Provided passage |

________

The job description varies greatly depending on the assignment. Stylists in the editorial and celebrity fields work primarily with designer samples, which are shown during fashion shows and presentations and are lent to members of the fashion press during the 4–6 months before retail sales begin. High-level stylists may collaborate directly with designers to produce custom clothing for celebrity clients or editorials; this is common for celebrity stylists whose clients attend awards shows and for fashion editors at top magazines. Stylists may also provide services such as personal shopping, restructuring a client's entire wardrobe, reorganizing a client's closet, or other duties relating to the client's personal lifestyle.

A wardrobe stylist is distinct from a costume designer, the person who clothes characters in film, television, or theater. A wardrobe stylist is also distinct from an image consultant or a color consultant. A person can be a color consultant without knowing the basic principles of line or style. An image consultant is an expert in both color and line, and may work with business professionals or individuals, as opposed to celebrities in particular. A color consultant's aim is to identify the most flattering colors for their client, while the goal of an image consultant is to tell a story about the client through clothes, shapes, and colors.

==Business arrangements==
Wardrobe stylists can be paid an hourly wage, a day rate, or a project rate. Editorial assignments tend to pay less money, while advertising campaigns, commercials, or spokesperson campaigns tend to pay the most. Some freelance fashion editors, that is, stylists who work exclusively in producing editorial content, may receive a rate per page in a given publication; fashion editors typically negotiate this rate on a yearly basis, during which time the publication will assign a certain number of project pages to be completed. Stylists may also be paid a flat fee for the length of a project, usually called a buy out. Some stylists can be put on a monthly retainer, in which they are paid a set fee for a period of time and are on call for the entire time period.

________

(Dataset entries)
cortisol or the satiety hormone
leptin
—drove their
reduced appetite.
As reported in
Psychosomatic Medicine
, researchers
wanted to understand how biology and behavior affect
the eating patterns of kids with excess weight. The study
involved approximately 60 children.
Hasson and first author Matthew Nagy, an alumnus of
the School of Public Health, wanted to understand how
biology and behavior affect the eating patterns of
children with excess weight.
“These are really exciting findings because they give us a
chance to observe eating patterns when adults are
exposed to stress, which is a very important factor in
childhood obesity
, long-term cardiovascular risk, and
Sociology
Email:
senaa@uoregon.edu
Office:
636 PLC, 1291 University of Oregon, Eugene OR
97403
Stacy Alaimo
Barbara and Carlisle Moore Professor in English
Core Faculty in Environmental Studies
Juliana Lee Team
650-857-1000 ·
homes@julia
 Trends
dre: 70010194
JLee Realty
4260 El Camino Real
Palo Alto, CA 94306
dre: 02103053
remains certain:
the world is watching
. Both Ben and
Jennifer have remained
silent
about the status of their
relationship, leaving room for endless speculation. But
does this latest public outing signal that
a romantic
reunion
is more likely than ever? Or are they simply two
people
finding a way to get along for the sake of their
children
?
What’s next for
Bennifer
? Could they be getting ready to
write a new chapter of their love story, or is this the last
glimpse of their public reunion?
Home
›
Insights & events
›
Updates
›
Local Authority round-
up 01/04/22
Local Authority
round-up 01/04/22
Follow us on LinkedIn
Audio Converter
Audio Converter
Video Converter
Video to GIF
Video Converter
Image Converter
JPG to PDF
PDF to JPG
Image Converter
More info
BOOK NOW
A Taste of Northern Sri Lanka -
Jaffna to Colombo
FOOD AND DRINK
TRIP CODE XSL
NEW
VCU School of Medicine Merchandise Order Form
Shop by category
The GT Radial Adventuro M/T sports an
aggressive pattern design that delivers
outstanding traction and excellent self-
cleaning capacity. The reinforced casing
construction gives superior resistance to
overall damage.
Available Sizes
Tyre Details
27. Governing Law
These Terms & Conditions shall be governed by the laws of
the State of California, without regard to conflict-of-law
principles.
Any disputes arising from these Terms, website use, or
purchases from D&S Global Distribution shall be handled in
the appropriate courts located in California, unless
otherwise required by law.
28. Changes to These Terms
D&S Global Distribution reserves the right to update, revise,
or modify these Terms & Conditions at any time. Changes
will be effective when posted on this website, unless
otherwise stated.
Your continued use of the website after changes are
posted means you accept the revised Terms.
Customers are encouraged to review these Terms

________

Requirement 1 |
Answer these questions from the wardrobe stylist passage:
(a) For how many months before retail sales begin are designer samples lent to the fashion press?
(b) What is the goal of an image consultant?
(c) What is a flat fee paid for the length of a project usually called?
Requirement 2 | Continue the wardrobe stylist passage from its last sentence.
The records have nothing to do with what follows.

Expected output 1 |
(a) 4–6 months
(b) To tell a story about the client through clothes, shapes, and colors
(c) A buy out

Expected output 2 |
Wardrobe stylists are sometimes represented by agencies that specialize in representing wardrobe stylists, hair stylists, and makeup artists. When a wardrobe stylist is represented by an agency, the agency usually books all of their work or assignments for a fee, usually ranging between 10% and 20% of the stylist's fee. The agency ensures that the stylist's needs are met, typically guaranteeing that transportation and travel and accommodations are all taken care of before the wardrobe stylist takes an assignment. Agencies usually expedite the client's payment and make sure that the wardrobe stylist is paid in full within 30 to 60 days of completion of the assignment.

==Training==
Most stylists acquire professional skills and knowledge by assisting other glamorous, established stylists, in a system similar to apprenticeship. Stylist assistants are typically hired at a rate between $150 and $350 a day. Assistants' responsibilities can vary greatly depending on the stylist and the assignment. Some are hired only to perform physical labor, such as setting up for a client fitting or returning samples to a press showroom; others may help the stylist with selecting wardrobe options, preparing clients for public events, or any other task needed to complete an assignment.

According to one report in Seventeen Magazine, there were no specific education majors helpful for becoming a fashion stylist, but that degrees in fashion design, tailoring, merchandising, communications, marketing, color harmonies, art history and photography, understanding of the human body - how it stores fat and ages, psychology and how women's perception changes to color, could be helpful, but overall it was helpful to read fashion magazines regularly to develop a "great eye for fashion".